## Instructions to follow
Count the lines below that contain the word "Febbraio", treating uppercase and lowercase as different, and reply with that number alone.
------------
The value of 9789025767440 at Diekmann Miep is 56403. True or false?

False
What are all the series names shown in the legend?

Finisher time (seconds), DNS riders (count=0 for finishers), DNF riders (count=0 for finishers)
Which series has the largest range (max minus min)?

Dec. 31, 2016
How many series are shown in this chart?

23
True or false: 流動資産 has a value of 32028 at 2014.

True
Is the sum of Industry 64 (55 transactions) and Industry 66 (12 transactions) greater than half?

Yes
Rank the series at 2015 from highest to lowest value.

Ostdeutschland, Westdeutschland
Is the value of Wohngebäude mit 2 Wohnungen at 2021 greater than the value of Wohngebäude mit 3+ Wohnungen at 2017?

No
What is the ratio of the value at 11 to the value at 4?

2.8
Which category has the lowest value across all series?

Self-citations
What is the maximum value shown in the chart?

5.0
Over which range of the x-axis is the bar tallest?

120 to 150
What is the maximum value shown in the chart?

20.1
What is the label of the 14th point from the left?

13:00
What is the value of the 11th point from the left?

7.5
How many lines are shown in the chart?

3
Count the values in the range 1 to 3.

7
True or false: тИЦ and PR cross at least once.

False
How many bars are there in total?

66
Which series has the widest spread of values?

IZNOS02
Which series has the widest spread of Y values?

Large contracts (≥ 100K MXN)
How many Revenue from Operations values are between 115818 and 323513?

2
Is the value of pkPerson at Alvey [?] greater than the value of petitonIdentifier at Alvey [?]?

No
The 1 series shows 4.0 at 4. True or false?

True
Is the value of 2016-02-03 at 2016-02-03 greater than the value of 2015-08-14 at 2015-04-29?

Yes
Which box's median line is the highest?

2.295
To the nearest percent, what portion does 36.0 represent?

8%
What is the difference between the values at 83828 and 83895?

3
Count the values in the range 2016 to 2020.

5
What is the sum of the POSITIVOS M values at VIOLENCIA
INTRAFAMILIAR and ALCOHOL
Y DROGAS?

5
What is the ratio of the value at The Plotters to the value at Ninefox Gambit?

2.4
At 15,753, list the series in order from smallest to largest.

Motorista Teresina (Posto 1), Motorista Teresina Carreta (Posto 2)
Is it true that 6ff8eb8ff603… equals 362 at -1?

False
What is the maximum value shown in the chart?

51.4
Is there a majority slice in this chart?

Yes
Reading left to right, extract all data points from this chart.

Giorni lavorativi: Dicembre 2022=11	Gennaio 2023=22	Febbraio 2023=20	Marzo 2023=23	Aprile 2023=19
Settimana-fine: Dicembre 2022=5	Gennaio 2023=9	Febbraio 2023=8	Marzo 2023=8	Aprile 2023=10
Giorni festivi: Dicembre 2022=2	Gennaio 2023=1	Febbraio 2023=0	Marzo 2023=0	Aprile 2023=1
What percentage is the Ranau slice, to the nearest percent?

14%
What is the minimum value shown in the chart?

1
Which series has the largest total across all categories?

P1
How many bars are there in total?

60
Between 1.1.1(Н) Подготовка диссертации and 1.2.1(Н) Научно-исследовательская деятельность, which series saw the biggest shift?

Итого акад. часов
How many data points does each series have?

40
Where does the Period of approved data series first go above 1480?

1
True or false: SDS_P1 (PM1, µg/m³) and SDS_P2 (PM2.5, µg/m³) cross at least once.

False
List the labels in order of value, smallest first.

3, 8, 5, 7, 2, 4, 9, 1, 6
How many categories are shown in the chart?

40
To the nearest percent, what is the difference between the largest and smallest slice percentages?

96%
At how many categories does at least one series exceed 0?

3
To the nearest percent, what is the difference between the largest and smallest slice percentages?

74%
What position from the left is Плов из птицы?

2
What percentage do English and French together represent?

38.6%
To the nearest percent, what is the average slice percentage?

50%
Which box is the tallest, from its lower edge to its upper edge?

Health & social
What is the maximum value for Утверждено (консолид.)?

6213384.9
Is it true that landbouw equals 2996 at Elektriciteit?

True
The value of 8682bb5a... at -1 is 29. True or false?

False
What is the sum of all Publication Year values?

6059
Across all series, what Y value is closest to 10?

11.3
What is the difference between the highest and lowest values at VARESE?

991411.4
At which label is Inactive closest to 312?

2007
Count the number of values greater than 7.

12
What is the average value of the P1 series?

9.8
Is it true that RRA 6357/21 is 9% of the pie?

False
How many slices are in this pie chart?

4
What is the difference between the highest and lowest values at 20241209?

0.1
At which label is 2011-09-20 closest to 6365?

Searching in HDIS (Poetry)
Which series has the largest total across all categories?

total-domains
------------
## Problem solution
3